Its probably worth emphasising that the recursion you need to "construct" the Surreals is infinite, in other words this does not give a reasonable algorithm to (for example) add two real numbers, you need S_omega in order to have even all rational numbers.

The construction is rather involved but if we're only interested in the reals for now you can think of it as defining a real number by a set of rational numbers, in particular define a particular "real number" to be the set of all rational numbers less than it, for example sqrt(2) is defined to be the set of all rationals p/q such that p^2/q^2 < 2. We can "recursively" define addition of these real numbers in terms of addition of rational numbers because to add two reals you "just" have to add all the rationals in their respective sets.

In general there is no sensible algorithm to do anything in the real numbers, since most real numbers aren't even computable (there is no way to represent an arbitrary real number on a Turing machine).


Of course, once you decide to iterate over uncountable sets, infinity starts to appear all the time.

This isn't the only case of infinite calculations that can't be computed in practice but that mathematics use all the time anyway; and it reflects quite well the fact that multiplying irrational numbers isn't something that one can do practice. There is no problem with it.


Multiplying algebraics is trivial. A rectangle with sides sqrt(3) and sqrt(2) has area sqrt(6), which can be approximated by a decimal if needed.

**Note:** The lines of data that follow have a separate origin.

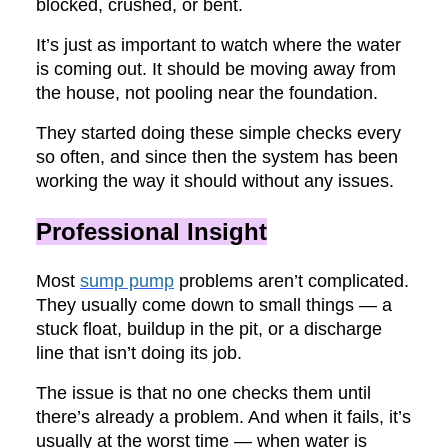
blocked, crushed, or bent.
It’s just as important to watch where the water
is coming out. It should be moving away from
the house, not pooling near the foundation.
They started doing these simple checks every
so often, and since then the system has been
working the way it should without any issues.
Professional Insight
Most
sump pump
problems aren’t complicated.
They usually come down to small things — a
stuck float, buildup in the pit, or a discharge
line that isn’t doing its job.
The issue is that no one checks them until
there’s already a problem. And when it fails, it’s
usually at the worst time — when water is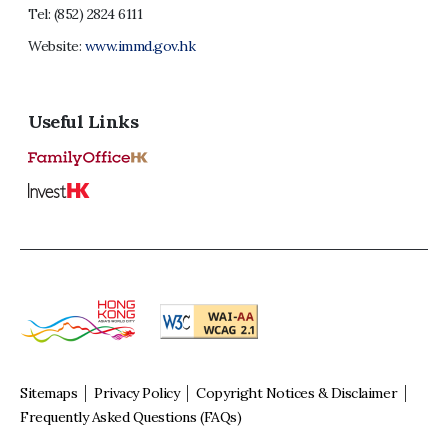
Tel:
(852) 2824 6111
Website:
www.immd.gov.hk
Useful Links
Sitemaps
Privacy Policy
Copyright Notices & Disclaimer
Frequently Asked Questions (FAQs)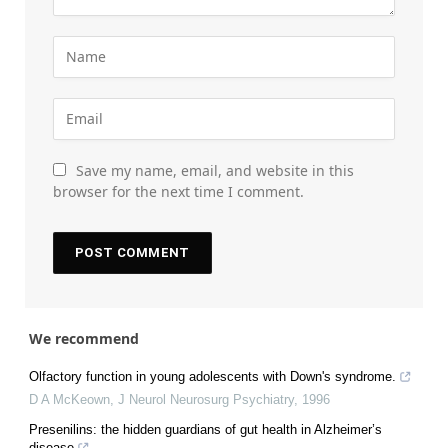
Save my name, email, and website in this
browser for the next time I comment.
We recommend
Olfactory function in young adolescents with Down's syndrome.
D A McKeown
,
J Neurol Neurosurg Psychiatry
,
1996
Presenilins: the hidden guardians of gut health in Alzheimer’s
disease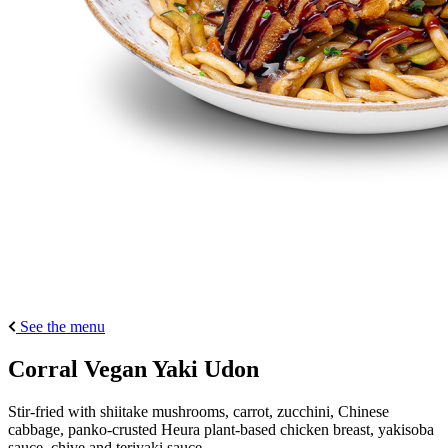
See the menu
Corral Vegan Yaki Udon
Stir-fried with shiitake mushrooms, carrot, zucchini, Chinese
cabbage, panko-crusted Heura plant-based chicken breast, yakisoba
sauce, chive and teriyaki sauce.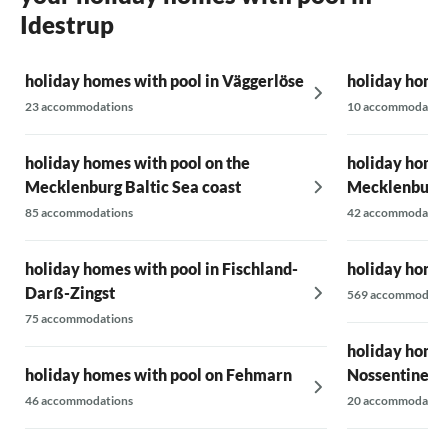
Idestrup
holiday homes with pool in Väggerlöse
holiday homes
23 accommodations
10 accommodatio
holiday homes with pool on the
holiday homes
Mecklenburg Baltic Sea coast
Mecklenburg
85 accommodations
42 accommodatio
holiday homes with pool in Fischland-
holiday homes
Darß-Zingst
569 accommodati
75 accommodations
holiday homes
holiday homes with pool on Fehmarn
Nossentiner -
46 accommodations
20 accommodatio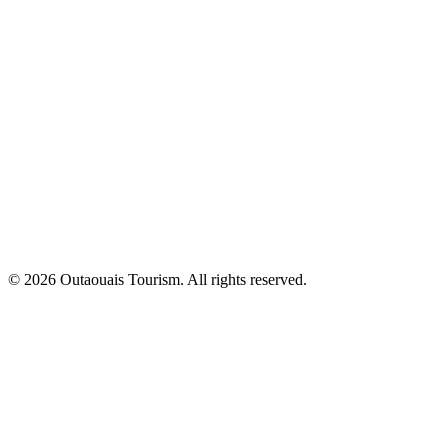
© 2026 Outaouais Tourism. All rights reserved.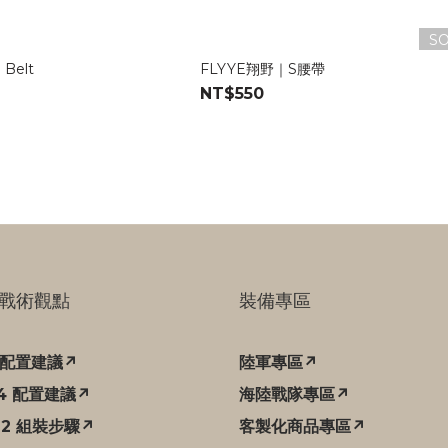
S
 Belt
FLYYE翔野｜S腰帶
NT$550
戰術觀點
裝備專區
C 配置建議↗
陸軍專區↗
94 配置建議↗
海陸戰隊專區↗
12 組裝步驟↗
客製化商品專區↗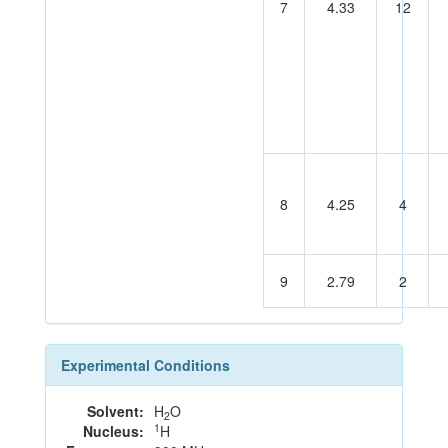
7
4.33
12
8
4.25
4
9
2.79
2
Experimental Conditions
Solvent:
H
O
2
1
Nucleus:
H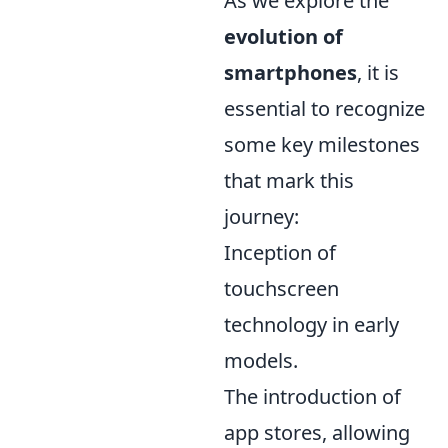
As we explore the
evolution of
smartphones
, it is
essential to recognize
some key milestones
that mark this
journey:
Inception of
touchscreen
technology in early
models.
The introduction of
app stores, allowing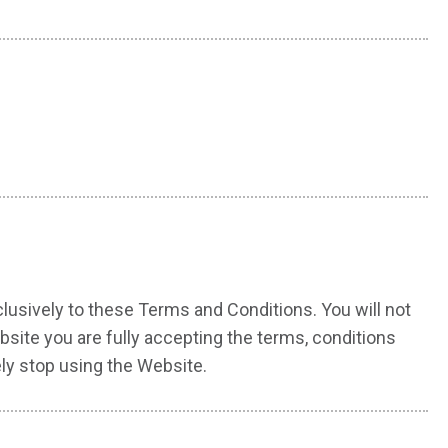
usively to these Terms and Conditions. You will not
site you are fully accepting the terms, conditions
ly stop using the Website.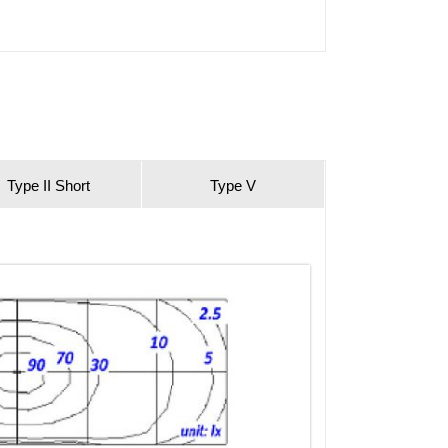
Type II Short
Type V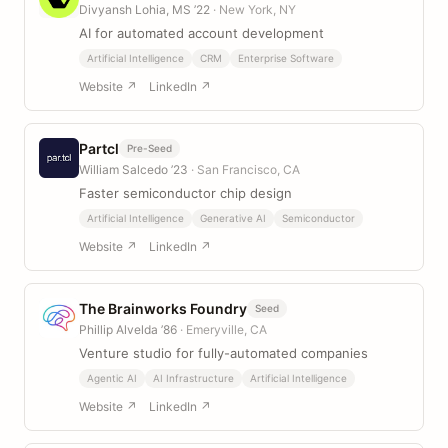
Divyansh Lohia, MS ’22
· New York, NY
AI for automated account development
Artificial Intelligence
CRM
Enterprise Software
Website ↗
LinkedIn ↗
Partcl
Pre-Seed
William Salcedo ’23
· San Francisco, CA
Faster semiconductor chip design
Artificial Intelligence
Generative AI
Semiconductor
Website ↗
LinkedIn ↗
The Brainworks Foundry
Seed
Phillip Alvelda ’86
· Emeryville, CA
Venture studio for fully-automated companies
Agentic AI
AI Infrastructure
Artificial Intelligence
Website ↗
LinkedIn ↗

There are countable/computable/constructable subsets of the reals where multiplication has a finite algorithm and is it repeated addition.

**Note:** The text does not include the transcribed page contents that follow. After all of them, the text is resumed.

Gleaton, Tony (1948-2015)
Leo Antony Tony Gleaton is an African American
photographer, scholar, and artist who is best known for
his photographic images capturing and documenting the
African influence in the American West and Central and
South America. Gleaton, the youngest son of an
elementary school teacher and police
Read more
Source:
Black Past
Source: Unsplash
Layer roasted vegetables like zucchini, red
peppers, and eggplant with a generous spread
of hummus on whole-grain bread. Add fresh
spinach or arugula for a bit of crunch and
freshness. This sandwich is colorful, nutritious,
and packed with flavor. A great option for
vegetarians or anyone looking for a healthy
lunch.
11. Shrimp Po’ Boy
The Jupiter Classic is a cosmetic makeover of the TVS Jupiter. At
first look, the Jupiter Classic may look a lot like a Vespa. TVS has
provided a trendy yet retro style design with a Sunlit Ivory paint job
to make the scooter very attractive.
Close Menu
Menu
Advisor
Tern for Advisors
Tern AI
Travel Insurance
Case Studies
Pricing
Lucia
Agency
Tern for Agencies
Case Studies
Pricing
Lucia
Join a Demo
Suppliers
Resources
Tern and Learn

One example is the algebraics, as well as extensions the including a few special constants like pi. These are the subsets of the reals most commonly used for math and science. So in a wide range of problems areas, multiplication is not just repeated addition.


I definitely wasn't trying to indicate that there was a problem with this, just pointing out that the path of using the Surreals (or anything else) to give an "algorithmic" description of real addition or multiplication is probably a bad idea.

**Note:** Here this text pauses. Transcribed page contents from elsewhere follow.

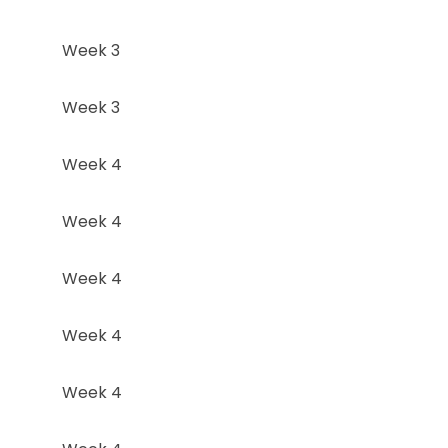
Week 3
Week 3
Week 4
Week 4
Week 4
Week 4
Week 4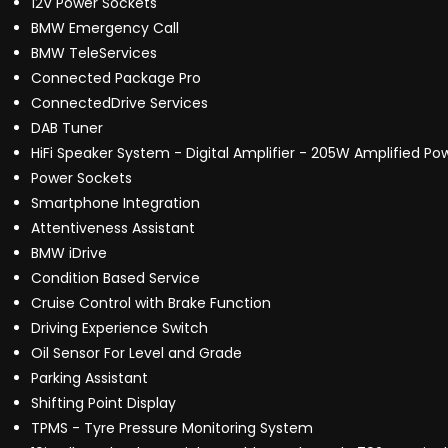
12V Power Sockets
BMW Emergency Call
BMW TeleServices
Connected Package Pro
ConnectedDrive Services
DAB Tuner
HiFi Speaker System - Digital Amplifier - 205W Amplified Po
Power Sockets
Smartphone Integration
Attentiveness Assistant
BMW iDrive
Condition Based Service
Cruise Control with Brake Function
Driving Experience Switch
Oil Sensor For Level and Grade
Parking Assistant
Shifting Point Display
TPMS - Tyre Pressure Monitoring System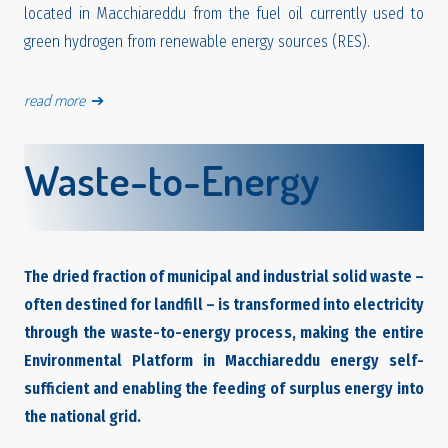
located in Macchiareddu from the fuel oil currently used to
green hydrogen from renewable energy sources (RES).
read more
➔
Waste-to-Energy
The dried fraction of municipal and industrial solid waste –
often destined for landfill – is transformed into electricity
through the waste-to-energy process, making the entire
Environmental Platform in Macchiareddu energy self-
sufficient and enabling the feeding of surplus energy into
the national grid.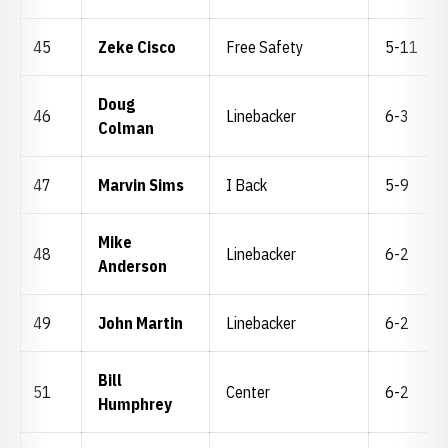
45
Zeke Cisco
Free Safety
5-11
Doug
46
Linebacker
6-3
Colman
47
Marvin Sims
I Back
5-9
Mike
48
Linebacker
6-2
Anderson
49
John Martin
Linebacker
6-2
Bill
51
Center
6-2
Humphrey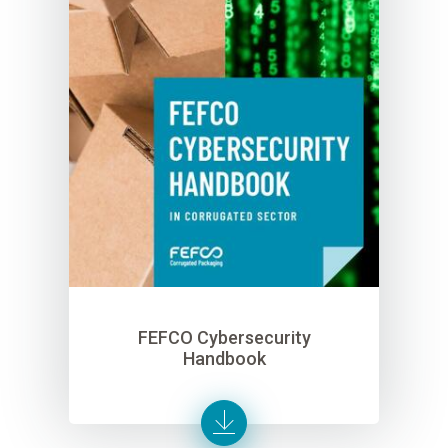
FEFCO Cybersecurity
Handbook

I wasn't even attempting to give an "algorithmic" description. Just a formulaic one, that depends on the axiom of infinity (and accepting transfinite induction as a valid process). Since even at least one of the usual process for constructing the Reals (Dedekind cuts) needs this I don't feel it's much of a stretch in reasoning. And the Surreals have a nicer recursive formula for multiplication that eventually turns into repeated sums, and they're a strict superset of the Reals, so it does apply there.

If you want an algorithmic (no possible need an infinite number of steps) explicit construction of anything on the Reals you're going to be disappointed. They're an infinite set.


You can get algorithmic explicit constructions of (for example) integer addition, rational addition and multiplication and even addition and multiplication of algebraic numbers on a Turing machine (all algebraic numbers are computable). All of these sets are infinite. The reals are particularly "badly behaved" even as far as infinite sets go.